--- Excerpted passage ---

Guatemala

The Book of the Week is “Guatemala, A Cry From the Heart” by V. David Schwantes, published in 1990.

In November 1988, the author, a businessman, traveled to Guatemala with others from the Center for Global Education. The author described a little of the political history that led to Guatemala’s sorry state of affairs in the 1980’s. For the reason of brevity, the author obviously could not cover all aspects of the historical backdrop that came together to create that decade’s spate of violence and oppression. However, he did know Geopolitics 101.

The reason Guatemala (and so many other countries in the world) have been unable to escape their vicious dictatorship cycle is that [drumroll, please!]:

Foreign interventionists and the nation’s leadership made investments in:

the tools of WARFARE (military weapons and divide-and-conquer political, cultural and social infiltrators that caused instability)

rather than

tools of modernity (education, infrastructure, healthcare and communications)!

It was like a George Carlin joke. Two previous Guatemalan presidents (Arevalo and Arbenz) had successful land-reform programs that spurred JFK to develop the Alliance for Progress. But prior to the Kennedy administration, those programs devolved into ugly political goings-on, thanks to two previous American presidents.

--- Given entries ---

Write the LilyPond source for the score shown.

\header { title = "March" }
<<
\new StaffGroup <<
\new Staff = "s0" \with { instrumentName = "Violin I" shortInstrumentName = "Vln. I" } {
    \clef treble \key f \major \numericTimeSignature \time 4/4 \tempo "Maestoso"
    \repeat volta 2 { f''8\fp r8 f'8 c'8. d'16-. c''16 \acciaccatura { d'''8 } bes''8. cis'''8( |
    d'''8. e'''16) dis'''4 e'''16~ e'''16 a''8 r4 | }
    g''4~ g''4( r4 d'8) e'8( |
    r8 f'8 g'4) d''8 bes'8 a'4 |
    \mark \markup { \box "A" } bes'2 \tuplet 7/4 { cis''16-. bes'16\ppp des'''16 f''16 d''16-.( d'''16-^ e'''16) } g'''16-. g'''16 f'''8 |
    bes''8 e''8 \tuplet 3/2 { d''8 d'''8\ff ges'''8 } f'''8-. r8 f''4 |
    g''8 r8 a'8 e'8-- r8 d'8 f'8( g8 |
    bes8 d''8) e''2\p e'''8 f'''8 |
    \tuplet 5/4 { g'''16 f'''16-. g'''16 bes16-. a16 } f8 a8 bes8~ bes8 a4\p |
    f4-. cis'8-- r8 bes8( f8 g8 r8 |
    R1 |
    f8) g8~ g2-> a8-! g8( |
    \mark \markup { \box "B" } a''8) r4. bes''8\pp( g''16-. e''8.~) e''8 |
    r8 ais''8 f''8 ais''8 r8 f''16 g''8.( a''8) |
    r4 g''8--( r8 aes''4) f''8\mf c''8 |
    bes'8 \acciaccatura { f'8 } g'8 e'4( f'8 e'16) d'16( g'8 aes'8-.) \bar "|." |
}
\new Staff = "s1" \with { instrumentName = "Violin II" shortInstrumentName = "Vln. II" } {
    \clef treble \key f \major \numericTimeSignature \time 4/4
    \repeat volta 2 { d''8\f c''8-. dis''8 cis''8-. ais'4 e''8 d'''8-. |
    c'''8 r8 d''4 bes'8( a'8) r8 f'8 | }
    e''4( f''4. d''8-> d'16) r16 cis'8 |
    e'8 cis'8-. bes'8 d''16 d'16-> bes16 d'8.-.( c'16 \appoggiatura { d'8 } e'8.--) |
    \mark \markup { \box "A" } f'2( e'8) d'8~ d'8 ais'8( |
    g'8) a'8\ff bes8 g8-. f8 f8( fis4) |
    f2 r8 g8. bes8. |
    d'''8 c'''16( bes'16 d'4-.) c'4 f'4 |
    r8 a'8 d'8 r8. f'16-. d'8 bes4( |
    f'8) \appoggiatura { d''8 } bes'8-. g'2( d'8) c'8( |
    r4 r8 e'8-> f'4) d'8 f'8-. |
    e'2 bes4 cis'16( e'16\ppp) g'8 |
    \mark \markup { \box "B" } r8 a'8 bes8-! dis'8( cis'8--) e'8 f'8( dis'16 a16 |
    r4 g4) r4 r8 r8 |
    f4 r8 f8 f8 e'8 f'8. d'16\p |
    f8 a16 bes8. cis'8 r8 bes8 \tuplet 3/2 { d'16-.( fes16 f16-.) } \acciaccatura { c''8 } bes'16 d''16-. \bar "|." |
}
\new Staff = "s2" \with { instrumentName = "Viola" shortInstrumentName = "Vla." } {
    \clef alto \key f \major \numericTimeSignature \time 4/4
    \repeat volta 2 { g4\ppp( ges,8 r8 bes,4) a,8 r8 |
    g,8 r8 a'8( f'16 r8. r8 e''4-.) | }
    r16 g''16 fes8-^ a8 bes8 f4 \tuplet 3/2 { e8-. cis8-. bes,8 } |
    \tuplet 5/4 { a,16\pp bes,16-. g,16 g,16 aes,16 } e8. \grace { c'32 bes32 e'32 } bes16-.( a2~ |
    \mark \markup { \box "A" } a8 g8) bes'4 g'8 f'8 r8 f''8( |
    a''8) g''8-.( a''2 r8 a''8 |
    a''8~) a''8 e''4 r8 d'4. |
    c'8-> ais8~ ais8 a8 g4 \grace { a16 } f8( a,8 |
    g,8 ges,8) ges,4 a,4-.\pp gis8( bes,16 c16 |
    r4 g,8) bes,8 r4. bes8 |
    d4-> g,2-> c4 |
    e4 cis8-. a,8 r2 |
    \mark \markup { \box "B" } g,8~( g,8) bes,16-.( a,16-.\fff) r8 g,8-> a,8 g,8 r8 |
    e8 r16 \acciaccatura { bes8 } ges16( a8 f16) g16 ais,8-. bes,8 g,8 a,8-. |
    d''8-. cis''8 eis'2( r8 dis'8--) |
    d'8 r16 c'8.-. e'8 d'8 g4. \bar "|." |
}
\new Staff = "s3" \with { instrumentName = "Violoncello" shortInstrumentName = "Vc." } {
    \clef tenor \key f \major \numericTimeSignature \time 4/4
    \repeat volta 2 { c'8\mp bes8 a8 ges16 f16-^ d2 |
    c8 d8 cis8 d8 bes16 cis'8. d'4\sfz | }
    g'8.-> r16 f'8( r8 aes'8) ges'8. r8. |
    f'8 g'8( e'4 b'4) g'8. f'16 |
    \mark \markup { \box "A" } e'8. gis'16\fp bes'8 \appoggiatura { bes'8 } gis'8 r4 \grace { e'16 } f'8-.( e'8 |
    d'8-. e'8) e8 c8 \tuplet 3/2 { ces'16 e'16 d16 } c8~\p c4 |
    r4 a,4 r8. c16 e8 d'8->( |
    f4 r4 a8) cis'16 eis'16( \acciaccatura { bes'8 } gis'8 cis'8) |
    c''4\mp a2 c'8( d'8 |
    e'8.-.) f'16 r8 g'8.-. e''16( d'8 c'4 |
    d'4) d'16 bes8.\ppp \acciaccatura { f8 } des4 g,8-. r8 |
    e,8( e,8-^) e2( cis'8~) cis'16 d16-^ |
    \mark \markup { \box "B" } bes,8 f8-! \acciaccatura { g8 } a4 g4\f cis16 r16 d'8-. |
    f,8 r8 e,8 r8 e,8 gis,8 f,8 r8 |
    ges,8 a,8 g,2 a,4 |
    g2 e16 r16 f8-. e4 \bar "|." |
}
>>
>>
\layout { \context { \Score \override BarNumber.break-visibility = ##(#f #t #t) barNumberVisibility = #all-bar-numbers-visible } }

---

▸ Required work:
a - From the Guatemala book review, reproduce word for word the part that opens with the words containing "The Book of" and closes with "know Geopolitics 101.".
b - Decide whether each statement agrees with the Guatemala book review, answering yes or no and quoting the words that decide it: (i) The author traveled to Guatemala in November 1988. (ii) The book was published in 1988. (iii) The land-reform programs of Arevalo and Arbenz were unsuccessful.
c - Write the next part of the Guatemala book review, picking up right after its final sentence.

▸ Results:
a -
The Book of the Week is “Guatemala, A Cry From the Heart” by V. David Schwantes, published in 1990.

In November 1988, the author, a businessman, traveled to Guatemala with others from the Center for Global Education. The author described a little of the political history that led to Guatemala’s sorry state of affairs in the 1980’s. For the reason of brevity, the author obviously could not cover all aspects of the historical backdrop that came together to create that decade’s spate of violence and oppression. However, he did know Geopolitics 101.

b -
(i) Yes: "In November 1988, the author, a businessman, traveled to Guatemala with others from the Center for Global Education."
(ii) No: "published in 1990."
(iii) No: "Two previous Guatemalan presidents (Arevalo and Arbenz) had successful land-reform programs"

c -
Beginning with the Nixon administration (on the recommendations of Nelson Rockefeller): “Stability was to be our first priority in foreign relations… Thus in 1972, when the average Guatemalan peasant earned just over $80 per year, the U.S. sent almost $7 million in weapons to that country… The U.S. had sent a billion dollars to Guatemala so far this decade, but I saw few signs that the money was making much difference.” Plus, in the late 1980’s, it sold the Guatemalans M-16 rifles. Then again, the Reagan administration cut back on providing financial aid when Guatemala was found to have one of the worst human-rights-abuse records in the world.

To push the above point about stability (or accidentally-on-purpose elimination of), the State Department encouraged fundamentalist Christian and Catholic missionaries to evangelize to the peasants to make them more accepting of their fate (starving). The peasants were led to believe their fate was in the hands of a supreme being. Other ideas pushed on them were: “turn the other cheek” and “money-changing is evil” and “sharing is a virtue” to get them to collectivize (and be smeared as Communists– more on this in a little while).

The author visited the government district of Guatemala City. “In front of the palace were dozens of heavily armed, crisp, polished soldiers. In front of the cathedral were beggars.”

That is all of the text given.